Voltage-dependent inwardly rectifying potassium conductance in the outer membrane of neuronal mitochondria.

机构信息

Department of Neuroscience, Weinberg Unit for ALS Research, and Farber Institute for Neurosciences, Thomas Jefferson University, Philadelphia, Pennsylvania 19107.

Department of Molecular and Cellular Biology, Harvard University, Cambridge, Massachusetts 02138.

出版信息

J Biol Chem. 2010 Aug 27;285(35):27411-27417. doi: 10.1074/jbc.M110.131243. Epub 2010 Jun 15.

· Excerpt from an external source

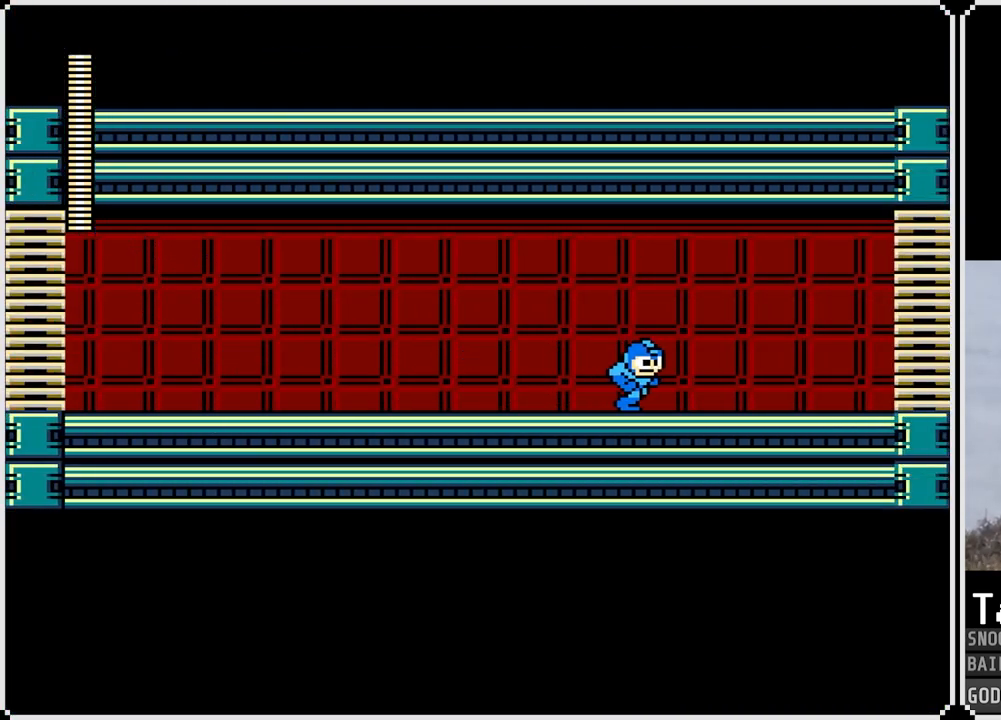
{"buttons": ["R1", "DPAD_RIGHT"], "left_stick": "center", "right_stick": "center", "events": [[150, "R1", "up"], [217, "L1", "down"], [350, "L1", "up"], [400, "R1", "down"]]}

DOI:10.1074/jbc.M110.131243
PMID:20551319
原文链接:https://pmc.ncbi.nlm.nih.gov/articles/PMC2930739/
Abstract

Potassium fluxes integrate mitochondria into cellular activities, controlling their volume homeostasis and structural integrity in many pathophysiological mechanisms. The outer mitochondrial membrane (OMM) is thought to play a passive role in this process because K(+) is believed to equilibrate freely between the cytosol and mitochondrial intermembrane space. By patch clamping mitochondria isolated from the central nervous systems of adult mitoCFP transgenic mice, we discovered the existence of I(OMMKi), a novel voltage-dependent inwardly rectifying K(+) conductance located in the OMM. I(OMMKi) is regulated by osmolarity, potentiated by cAMP, and activated at physiological negative potentials, allowing K(+) to enter the mitochondrial intermembrane space in a controlled regulated fashion. The identification of I(OMMKi) in the OMM supports the notion that a membrane potential could exist across this membrane in vivo and suggests that the OMM possesses regulated pathways for K(+) uptake.

摘要

钾通量将线粒体整合到细胞活动中,在许多病理生理机制中控制其体积平衡和结构完整性。人们认为外线粒体膜(OMM)在此过程中起被动作用,因为 K(+) 被认为可以在细胞质和线粒体膜间隙之间自由平衡。通过对成年 mitoCFP 转基因小鼠中枢神经系统分离的线粒体进行膜片钳钳制,我们发现了 I(OMMKi)的存在,这是一种位于 OMM 的新型电压依赖性内向整流 K(+)电导。I(OMMKi)受渗透压调节,cAMP 增强,并在生理负电位下激活,允许 K(+)以受控的方式进入线粒体膜间隙。在 OMM 中鉴定出 I(OMMKi)支持了这样一种观点,即在体内这个膜上可能存在膜电位,并表明 OMM 具有受调控的 K(+)摄取途径。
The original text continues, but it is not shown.